Sparse matrix vector multiplications on graphic processors
M. Wafai. University of Stuttgart, Nobelstr. 19, 70569, Stuttgart, (November 2009)
The modern computer architecture is moving towards multi-core systems. Intel processors are now coming with double or even quad cores like Xeon processor. Graphics Processing Units (GPUs) are considered to be highly parallel multi-core processors with tremendous performance. They are specially designed to deal with 3D and realtime graphics. And after the introduction of the new API, Compute Unified Device Architecture (CUDA), from NVIDA, the GPU became an attractive choice for general purpose parallel computing to solve many complex numerical problems.

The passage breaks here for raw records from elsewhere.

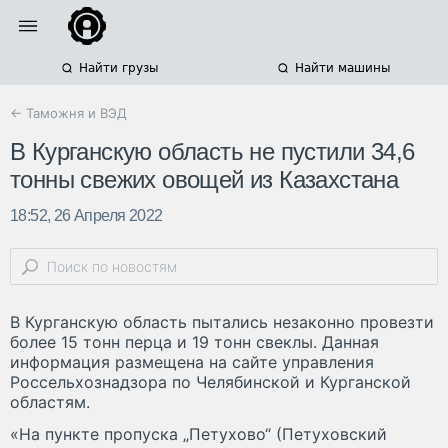
Найти грузы
Найти машины
← Таможня и ВЭД
В Курганскую область не пустили 34,6
тонны свежих овощей из Казахстана
18:52, 26 Апреля 2022
В Курганскую область пытались незаконно провезти
более 15 тонн перца и 19 тонн свеклы. Данная
информация размещена на сайте управления
Россельхознадзора по Челябинской и Курганской
областям.
«На пункте пропуска „Петухово“ (Петуховский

Sparse Matrix-Vector (SpMV) multiplication is one of the most important kernels in scientific computing. Its sparsity, irregularity and indirect addressing properties present new challenges to map it to multi-core systems.
The objective of this work is to analyze the speed of execution of SpMV multiplication on NVIDIA GPUs (Tesla C1060). An algorithm based on a tailored version of ELLPACK, called Aligned-ELLPACK-R, as well as different algorithms have been developed using different storage formats. These implementations are done using the programming language CUDA. Finally the comparison of that performance has been done with respect to different implementations of SpMV on Intel Xeon E5560 processor using Jagged Diagonal Formats (JAD), ELLPACK and ELLPACK-R storage formats.
The results show the superiority of JAD storage format over the matrices used to test SpMV on conventional super scaler processors. SpMV on Tesla C1060 based on Aligned-ELLPACK-R outperforms the fastest implementation on CPU with speedup factor 13 times. It also outperforms the CUDA library based on ELLPACK with 2.3 speedup factor.